Friday, 30 April 2021

Print Me: Part IV

(Story begins here.)

Liubo perused the list of available molecules for printing. The forum's repository of printing instructions for molecules were loosely grouped according to molecular weight in atomic mass units, then by number of atoms, then roughly according to the proportion of the types of atoms that were used so as to conform to the type of molecular gel (organic, base metals, precious metals) that needed to be used.

It was a veritable trove of interesting information that chemists would have killed for a century ago. A catalogue of chemical compounds was one thing that even the mighty Dupont Corporation had amassed for a long time, but to have them catalogued in such a manner, complete with synthesis information that an automated device could use for absolute replicability, it was the type of standard that any chemist or chemical engineer would kill for. Part of the difficulty of synthesising molecules was the need to work out what source materials could be used in terms of their associated binding energy and unit price on the market; the other part was dealing with by-products of the associated chemical reaction that was considered waste. In many ways, chemical synthesis of molecules was the micro-economic version of regular economics, since there was no way to absolutely destroy waste by-products, since matter was never truly created or destroyed---they could only be combined in a myriad of ways according to their chemical properties.

`Maybe I should start with something small and easy to confirm. Something like glucose? Ah, I don't have the right reagents to test for that. Let me see... oh I can do a simple starch. It's not that small, but I do have a bottle of tri-iodine that I could use to test for its presence. Okay, that's settled then,' Liubo thought to himself as he looked at the repository of chemicals and settled on one of the many starch molecules for synthesis.

He downloaded the instruction file to his laptop's desktop, and continued to scour through the database for something fun to print in the future. He gave a quick glance to the molecular printer---it was still running through its paces, and the screen glowed with ``45 minutes left''.

Liubo shrugged his shoulders and continued to look through the forum.

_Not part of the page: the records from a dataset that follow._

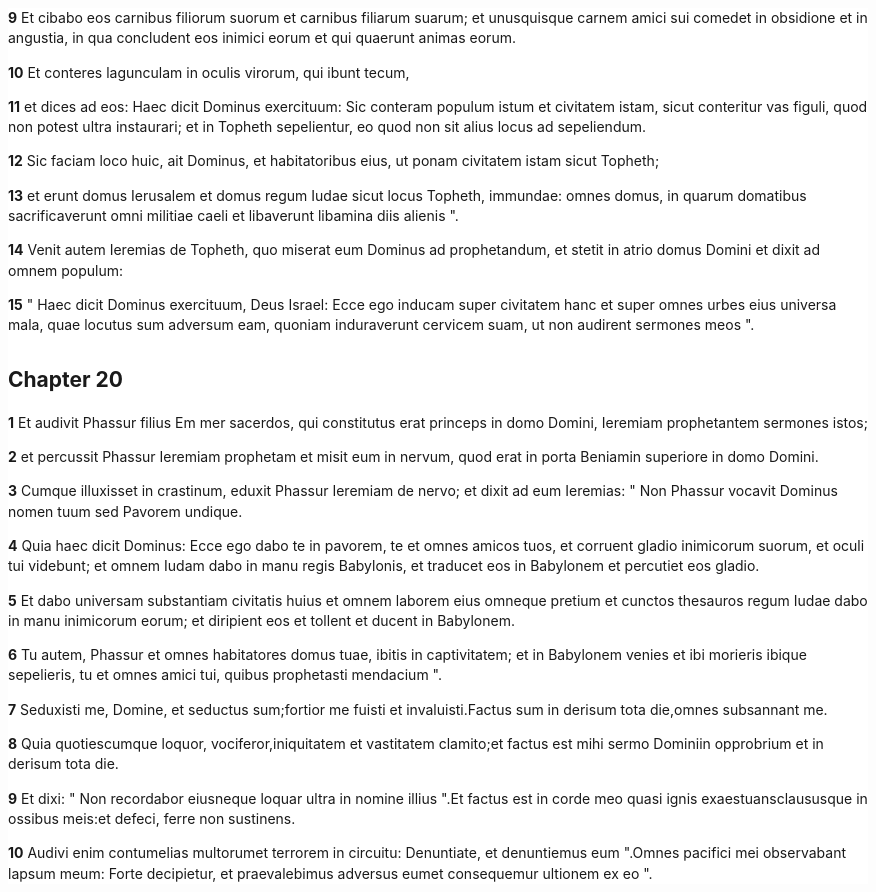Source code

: **9** Et cibabo eos carnibus filiorum suorum et carnibus filiarum suarum; et unusquisque carnem amici sui comedet in obsidione et in angustia, in qua concludent eos inimici eorum et qui quaerunt animas eorum.

**10** Et conteres lagunculam in oculis virorum, qui ibunt tecum,

**11** et dices ad eos: Haec dicit Dominus exercituum: Sic conteram populum istum et civitatem istam, sicut conteritur vas figuli, quod non potest ultra instaurari; et in Topheth sepelientur, eo quod non sit alius locus ad sepeliendum.

**12** Sic faciam loco huic, ait Dominus, et habitatoribus eius, ut ponam civitatem istam sicut Topheth;

**13** et erunt domus Ierusalem et domus regum Iudae sicut locus Topheth, immundae: omnes domus, in quarum domatibus sacrificaverunt omni militiae caeli et libaverunt libamina diis alienis ".

**14** Venit autem Ieremias de Topheth, quo miserat eum Dominus ad prophetandum, et stetit in atrio domus Domini et dixit ad omnem populum:

**15** " Haec dicit Dominus exercituum, Deus Israel: Ecce ego inducam super civitatem hanc et super omnes urbes eius universa mala, quae locutus sum adversum eam, quoniam induraverunt cervicem suam, ut non audirent sermones meos ".

## Chapter 20

**1** Et audivit Phassur filius Em mer sacerdos, qui constitutus erat princeps in domo Domini, Ieremiam prophetantem sermones istos;

**2** et percussit Phassur Ieremiam prophetam et misit eum in nervum, quod erat in porta Beniamin superiore in domo Domini.

**3** Cumque illuxisset in crastinum, eduxit Phassur Ieremiam de nervo; et dixit ad eum Ieremias: " Non Phassur vocavit Dominus nomen tuum sed Pavorem undique.

**4** Quia haec dicit Dominus: Ecce ego dabo te in pavorem, te et omnes amicos tuos, et corruent gladio inimicorum suorum, et oculi tui videbunt; et omnem Iudam dabo in manu regis Babylonis, et traducet eos in Babylonem et percutiet eos gladio.

**5** Et dabo universam substantiam civitatis huius et omnem laborem eius omneque pretium et cunctos thesauros regum Iudae dabo in manu inimicorum eorum; et diripient eos et tollent et ducent in Babylonem.

**6** Tu autem, Phassur et omnes habitatores domus tuae, ibitis in captivitatem; et in Babylonem venies et ibi morieris ibique sepelieris, tu et omnes amici tui, quibus prophetasti mendacium ".

**7** Seduxisti me, Domine, et seductus sum;fortior me fuisti et invaluisti.Factus sum in derisum tota die,omnes subsannant me.

**8** Quia quotiescumque loquor, vociferor,iniquitatem et vastitatem clamito;et factus est mihi sermo Dominiin opprobrium et in derisum tota die.

**9** Et dixi: " Non recordabor eiusneque loquar ultra in nomine illius ".Et factus est in corde meo quasi ignis exaestuansclaususque in ossibus meis:et defeci, ferre non sustinens.

**10** Audivi enim contumelias multorumet terrorem in circuitu: Denuntiate, et denuntiemus eum ".Omnes pacifici mei observabant lapsum meum: Forte decipietur, et praevalebimus adversus eumet consequemur ultionem ex eo ".
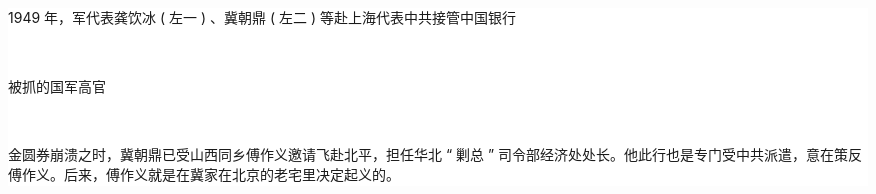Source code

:  </p>
 <p class="p2">
  <span class="s2">
   1949
  </span>
  <span class="s1">
   年，军代表龚饮冰
  </span>
  <span class="s2">
   (
  </span>
  <span class="s1">
   左一
  </span>
  <span class="s2">
   )
  </span>
  <span class="s1">
   、冀朝鼎
  </span>
  <span class="s2">
   (
  </span>
  <span class="s1">
   左二
  </span>
  <span class="s2">
   )
  </span>
  <span class="s1">
   等赴上海代表中共接管中国银行
  </span>
 </p>
 <p class="p1">
  <span class="s1">
  </span>
  <br/>
 </p>
 <p class="p2">
  <span class="s1">
   被抓的国军高官
  </span>
 </p>
 <p class="p1">
  <span class="s1">
  </span>
  <br/>
 </p>
 <p class="p2">
  <span class="s1">
   金圆券崩溃之时，冀朝鼎已受山西同乡傅作义邀请飞赴北平，担任华北
  </span>
  <span class="s2">
   “
  </span>
  <span class="s1">
   剿总
  </span>
  <span class="s2">
   ”
  </span>
  <span class="s1">
   司令部经济处处长。他此行也是专门受中共派遣，意在策反傅作义。后来，傅作义就是在冀家在北京的老宅里决定起义的。
  </span>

In one of the newer conversation threads, there was a post that had a ``mystery'' molecule printing instruction uploaded. It was in one of the puzzle forums, where the goal was to print the mystery molecule using the printing instructions, and then, based on whatever chemical/physical tests that one could muster, deduce what the molecule was. It was a fun game that was played by many owners of molecular printing devices, because it served as a great way to build up skill in qualitative analysis, as well as using other physical chemistry tools that were available to improve the chemical deductive knowledge. Such games were possible because the instructions for the molecular printer were not exactly human readable---while there had been decompilers that could convert the binary-encoded information into a set of mnemonic instructions that could, in theory, be read by a human, the reality was that the instructions were to control quantum-mechanical parameters, which meant that even though one could read the the translated instructions, what they actually ended up synthesising was still a mystery until the end product was synthesised.

There was always some risk that the mystery molecule was something that could be termed as a biohazard, but those were far and few. There was a budding industry of ``molecular anti-virus companies'' who were full-blown testing labs whose sole purpose was to take various molecular printing instructions, synthesise the molecules, and then test them for safety. Those that were deemed safe would have a digital signature assigned to it to assure others who downloaded the same instructions that they were unaltered and were safe. The whole industry revolving around such anti-virus capabilities was still nascent, since the number of tests that were needed to deem a synthesised molecule as relatively safe was always increasing, with ever-increasing complexity.

So despite all the efforts, there was always some residual risk involved.

But that was part of the fun of the mystery molecule puzzles anyway---to be a sleuth in figuring out what the molecule was. There had been various efforts to simulate the mnemonic instructions in a computer, but due to the large numbers of quantum-mechanical effects involved with the sometimes stupendously large number of atoms, only the smallest molecules' behaviour could be thus simulated.

Liubo was well aware of the risks that were involved, but the draw of being the first to identify the molecule from the provided printing instructions was too big to resist, and so he spent much of the remaining time looking through them for mystery molecules of various sizes.